This book is for the broad audience of practitioners as well as
undergraduate and graduate students with an applied economics focus. This
book introduces statistical techniques that can help practitioners
characterize the behavior of economic relationships. Chapters 1 to 3
provide a review of basic economic and financial fundamentals that
decision makers in both the private and public sectors need to know. Our
belief is that before an analyst attempts any statistical analysis, there should
be a clear understanding of the data under study. Chapter 4 provides the
tools that an analyst will employ to effectively characterize an economic
series. One relationship of interest is the ability of leading indicators to
predict the pattern of the business cycle, particularly the onset of a
recession. Another way to characterize economic relationships is to reflect
on the current trend of any economic series of interest relative to the
average behavior over prior cycles. In a third approach, we may be
interested in identifying the possibility of a structural change in an
economic time series to test if the past history of a variable would be
different over time.
Different economic and financial variables exhibit differential behavior
over the business cycle and over time. In this book we focus on a select set
of major economic and financial variables, such as economic growth, final
sales, employment, inflation, interest rates, corporate profits, financial
ratios, and the exchange value of the dollar.
Our analysis then extends the text into the relationships between different
time series. This analysis begins with Chapter 5, and then in Chapters 6 and
7 we take a look at the SAS® software employed in our analysis. We also
examine these variables' patterns over the business cycle, with an emphasis


on their recent history, using econometric techniques and the statistical
software SAS as a template for the reader to apply to variables of interest.
These variables form the core of an effective decision-making process in
both the private and public sectors. Chapter 8 provides techniques that an
analyst can employ and contains numerous examples of our techniques in
action.
Our approach has several advantages. First, effective decision making
involves an analysis of the behavior of select economic and financial
variables. By choosing a small set of economic factors, we provide a
template for decision making that can be easily applicable to a broader set
of variables for future study in many economic fields. Our focus is on the
importance of a limited, but central, set of select economic and financial
variables that provide special insights into economic performance, along
with the empirical evidence of their vital role to the economy and financial
markets.
Second, using a small set of simple data descriptors and econometric
techniques to characterize and describe the behavior of economic variables
provides value in a number of contexts. We can examine the behavior of
any particular economic series in numerous ways so that the analysis is less
subject to personal beliefs and biases. This helps overcome the
confirmation bias of many decision makers who search for the results they
want to see from any analysis. Many analysts may search for the
comfortable, familiar historical statistical relationships in a post-2008 era
when, in fact, many of those relationships have vanished.
Third, our detailed discussion about SAS and its applications creates a
valuable starting point for researchers. We provide a practical forecasting
framework for important everyday applications. Finally, our work
discusses SAS results and identifies econometric issues and solutions that
are of interest to addressing a number of economic and business issues. One
outgrowth of our experience with many of these issues is reviewed in
Chapter 9, where we focus on our 10 commandments of applied time series
forecasting. Chapters 10 and 11 build on these commandments with a focus
on single equations in Chapter 10 and multiple equations in Chapter 11.

Data extract

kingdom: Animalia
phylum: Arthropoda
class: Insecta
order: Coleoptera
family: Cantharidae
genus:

Task list
1) Answer from the book preface:
(a) Which chapters review basic economic and financial fundamentals?
(b) Which chapters look at the SAS software?
(c) What does Chapter 9 focus on?
2) Repeat word for word the part of the book preface starting at "Different economic and" and ending at "of the dollar.".

Task responses
1)
(a) Chapters 1 to 3
(b) Chapters 6 and 7
(c) The 10 commandments of applied time series forecasting

2)
Different economic and financial variables exhibit differential behavior
over the business cycle and over time. In this book we focus on a select set
of major economic and financial variables, such as economic growth, final
sales, employment, inflation, interest rates, corporate profits, financial
ratios, and the exchange value of the dollar.